(Stored data entries)
=== Begin Enclosure ===

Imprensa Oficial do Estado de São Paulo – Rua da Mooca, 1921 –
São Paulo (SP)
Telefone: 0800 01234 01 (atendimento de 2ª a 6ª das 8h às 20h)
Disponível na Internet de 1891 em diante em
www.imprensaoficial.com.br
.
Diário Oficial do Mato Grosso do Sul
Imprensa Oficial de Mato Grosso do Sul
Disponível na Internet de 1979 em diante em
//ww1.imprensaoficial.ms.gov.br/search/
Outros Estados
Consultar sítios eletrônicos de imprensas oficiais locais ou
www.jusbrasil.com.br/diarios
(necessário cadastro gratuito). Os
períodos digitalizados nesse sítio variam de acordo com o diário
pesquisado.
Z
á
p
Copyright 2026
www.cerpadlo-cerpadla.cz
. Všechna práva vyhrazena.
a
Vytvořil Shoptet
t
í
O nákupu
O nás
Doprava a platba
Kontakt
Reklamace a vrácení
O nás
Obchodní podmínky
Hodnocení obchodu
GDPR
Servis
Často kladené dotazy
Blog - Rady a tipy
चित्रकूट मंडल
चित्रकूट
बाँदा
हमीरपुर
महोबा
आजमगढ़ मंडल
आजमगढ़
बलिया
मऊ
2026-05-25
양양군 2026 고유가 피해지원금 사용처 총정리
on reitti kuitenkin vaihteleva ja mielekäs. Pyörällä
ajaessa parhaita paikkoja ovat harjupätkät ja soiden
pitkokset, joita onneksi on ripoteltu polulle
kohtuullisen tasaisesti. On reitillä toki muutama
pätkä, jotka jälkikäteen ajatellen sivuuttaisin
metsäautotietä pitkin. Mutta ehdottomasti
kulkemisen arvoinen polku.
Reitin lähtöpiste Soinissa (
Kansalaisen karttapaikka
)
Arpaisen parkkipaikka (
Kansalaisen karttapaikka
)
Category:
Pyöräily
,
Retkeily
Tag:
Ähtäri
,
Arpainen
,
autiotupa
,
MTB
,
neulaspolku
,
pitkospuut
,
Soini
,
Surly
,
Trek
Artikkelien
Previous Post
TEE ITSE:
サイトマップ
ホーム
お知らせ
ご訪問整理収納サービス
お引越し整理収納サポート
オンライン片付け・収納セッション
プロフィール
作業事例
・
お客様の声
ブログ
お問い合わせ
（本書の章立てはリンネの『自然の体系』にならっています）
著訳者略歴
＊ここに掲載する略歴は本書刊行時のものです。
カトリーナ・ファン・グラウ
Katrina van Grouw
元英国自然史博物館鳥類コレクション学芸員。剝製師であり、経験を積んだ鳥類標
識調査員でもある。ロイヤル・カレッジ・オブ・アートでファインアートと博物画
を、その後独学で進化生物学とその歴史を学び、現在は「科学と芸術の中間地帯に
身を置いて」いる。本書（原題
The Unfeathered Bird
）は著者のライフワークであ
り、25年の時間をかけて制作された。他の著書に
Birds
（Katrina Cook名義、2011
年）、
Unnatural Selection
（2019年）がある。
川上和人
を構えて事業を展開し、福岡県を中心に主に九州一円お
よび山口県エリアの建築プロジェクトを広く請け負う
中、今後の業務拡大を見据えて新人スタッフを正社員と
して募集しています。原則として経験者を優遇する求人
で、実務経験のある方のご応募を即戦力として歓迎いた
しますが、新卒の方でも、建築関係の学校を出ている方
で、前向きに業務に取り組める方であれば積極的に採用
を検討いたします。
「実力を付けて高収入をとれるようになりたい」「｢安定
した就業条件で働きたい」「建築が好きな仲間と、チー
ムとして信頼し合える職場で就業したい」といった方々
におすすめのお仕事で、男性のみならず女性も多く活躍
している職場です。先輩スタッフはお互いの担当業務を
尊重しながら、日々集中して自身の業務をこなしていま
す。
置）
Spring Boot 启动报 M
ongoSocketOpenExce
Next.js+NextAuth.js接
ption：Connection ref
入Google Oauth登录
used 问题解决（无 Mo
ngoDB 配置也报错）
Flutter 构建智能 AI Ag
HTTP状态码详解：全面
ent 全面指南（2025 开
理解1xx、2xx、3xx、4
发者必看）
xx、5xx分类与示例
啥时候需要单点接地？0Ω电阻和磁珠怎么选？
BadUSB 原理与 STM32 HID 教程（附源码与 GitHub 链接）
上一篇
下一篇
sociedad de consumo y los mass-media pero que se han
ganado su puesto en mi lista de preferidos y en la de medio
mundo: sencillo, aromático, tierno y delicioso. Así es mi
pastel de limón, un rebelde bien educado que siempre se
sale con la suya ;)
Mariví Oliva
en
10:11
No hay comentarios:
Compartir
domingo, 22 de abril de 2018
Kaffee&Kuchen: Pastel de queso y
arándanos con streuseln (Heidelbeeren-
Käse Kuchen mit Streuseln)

=== End Enclosure ===

▸ **Directive**
Once you have read the entries, write them all out again exactly.

▸ **Solution for this exercise**
Imprensa Oficial do Estado de São Paulo – Rua da Mooca, 1921 –
São Paulo (SP)
Telefone: 0800 01234 01 (atendimento de 2ª a 6ª das 8h às 20h)
Disponível na Internet de 1891 em diante em
www.imprensaoficial.com.br
.
Diário Oficial do Mato Grosso do Sul
Imprensa Oficial de Mato Grosso do Sul
Disponível na Internet de 1979 em diante em
//ww1.imprensaoficial.ms.gov.br/search/
Outros Estados
Consultar sítios eletrônicos de imprensas oficiais locais ou
www.jusbrasil.com.br/diarios
(necessário cadastro gratuito). Os
períodos digitalizados nesse sítio variam de acordo com o diário
pesquisado.
Z
á
p
Copyright 2026
www.cerpadlo-cerpadla.cz
. Všechna práva vyhrazena.
a
Vytvořil Shoptet
t
í
O nákupu
O nás
Doprava a platba
Kontakt
Reklamace a vrácení
O nás
Obchodní podmínky
Hodnocení obchodu
GDPR
Servis
Často kladené dotazy
Blog - Rady a tipy
चित्रकूट मंडल
चित्रकूट
बाँदा
हमीरपुर
महोबा
आजमगढ़ मंडल
आजमगढ़
बलिया
मऊ
2026-05-25
양양군 2026 고유가 피해지원금 사용처 총정리
on reitti kuitenkin vaihteleva ja mielekäs. Pyörällä
ajaessa parhaita paikkoja ovat harjupätkät ja soiden
pitkokset, joita onneksi on ripoteltu polulle
kohtuullisen tasaisesti. On reitillä toki muutama
pätkä, jotka jälkikäteen ajatellen sivuuttaisin
metsäautotietä pitkin. Mutta ehdottomasti
kulkemisen arvoinen polku.
Reitin lähtöpiste Soinissa (
Kansalaisen karttapaikka
)
Arpaisen parkkipaikka (
Kansalaisen karttapaikka
)
Category:
Pyöräily
,
Retkeily
Tag:
Ähtäri
,
Arpainen
,
autiotupa
,
MTB
,
neulaspolku
,
pitkospuut
,
Soini
,
Surly
,
Trek
Artikkelien
Previous Post
TEE ITSE:
サイトマップ
ホーム
お知らせ
ご訪問整理収納サービス
お引越し整理収納サポート
オンライン片付け・収納セッション
プロフィール
作業事例
・
お客様の声
ブログ
お問い合わせ
（本書の章立てはリンネの『自然の体系』にならっています）
著訳者略歴
＊ここに掲載する略歴は本書刊行時のものです。
カトリーナ・ファン・グラウ
Katrina van Grouw
元英国自然史博物館鳥類コレクション学芸員。剝製師であり、経験を積んだ鳥類標
識調査員でもある。ロイヤル・カレッジ・オブ・アートでファインアートと博物画
を、その後独学で進化生物学とその歴史を学び、現在は「科学と芸術の中間地帯に
身を置いて」いる。本書（原題
The Unfeathered Bird
）は著者のライフワークであ
り、25年の時間をかけて制作された。他の著書に
Birds
（Katrina Cook名義、2011
年）、
Unnatural Selection
（2019年）がある。
川上和人
を構えて事業を展開し、福岡県を中心に主に九州一円お
よび山口県エリアの建築プロジェクトを広く請け負う
中、今後の業務拡大を見据えて新人スタッフを正社員と
して募集しています。原則として経験者を優遇する求人
で、実務経験のある方のご応募を即戦力として歓迎いた
しますが、新卒の方でも、建築関係の学校を出ている方
で、前向きに業務に取り組める方であれば積極的に採用
を検討いたします。
「実力を付けて高収入をとれるようになりたい」「｢安定
した就業条件で働きたい」「建築が好きな仲間と、チー
ムとして信頼し合える職場で就業したい」といった方々
におすすめのお仕事で、男性のみならず女性も多く活躍
している職場です。先輩スタッフはお互いの担当業務を
尊重しながら、日々集中して自身の業務をこなしていま
す。
置）
Spring Boot 启动报 M
ongoSocketOpenExce
Next.js+NextAuth.js接
ption：Connection ref
入Google Oauth登录
used 问题解决（无 Mo
ngoDB 配置也报错）
Flutter 构建智能 AI Ag
HTTP状态码详解：全面
ent 全面指南（2025 开
理解1xx、2xx、3xx、4
发者必看）
xx、5xx分类与示例
啥时候需要单点接地？0Ω电阻和磁珠怎么选？
BadUSB 原理与 STM32 HID 教程（附源码与 GitHub 链接）
上一篇
下一篇
sociedad de consumo y los mass-media pero que se han
ganado su puesto en mi lista de preferidos y en la de medio
mundo: sencillo, aromático, tierno y delicioso. Así es mi
pastel de limón, un rebelde bien educado que siempre se
sale con la suya ;)
Mariví Oliva
en
10:11
No hay comentarios:
Compartir
domingo, 22 de abril de 2018
Kaffee&Kuchen: Pastel de queso y
arándanos con streuseln (Heidelbeeren-
Käse Kuchen mit Streuseln)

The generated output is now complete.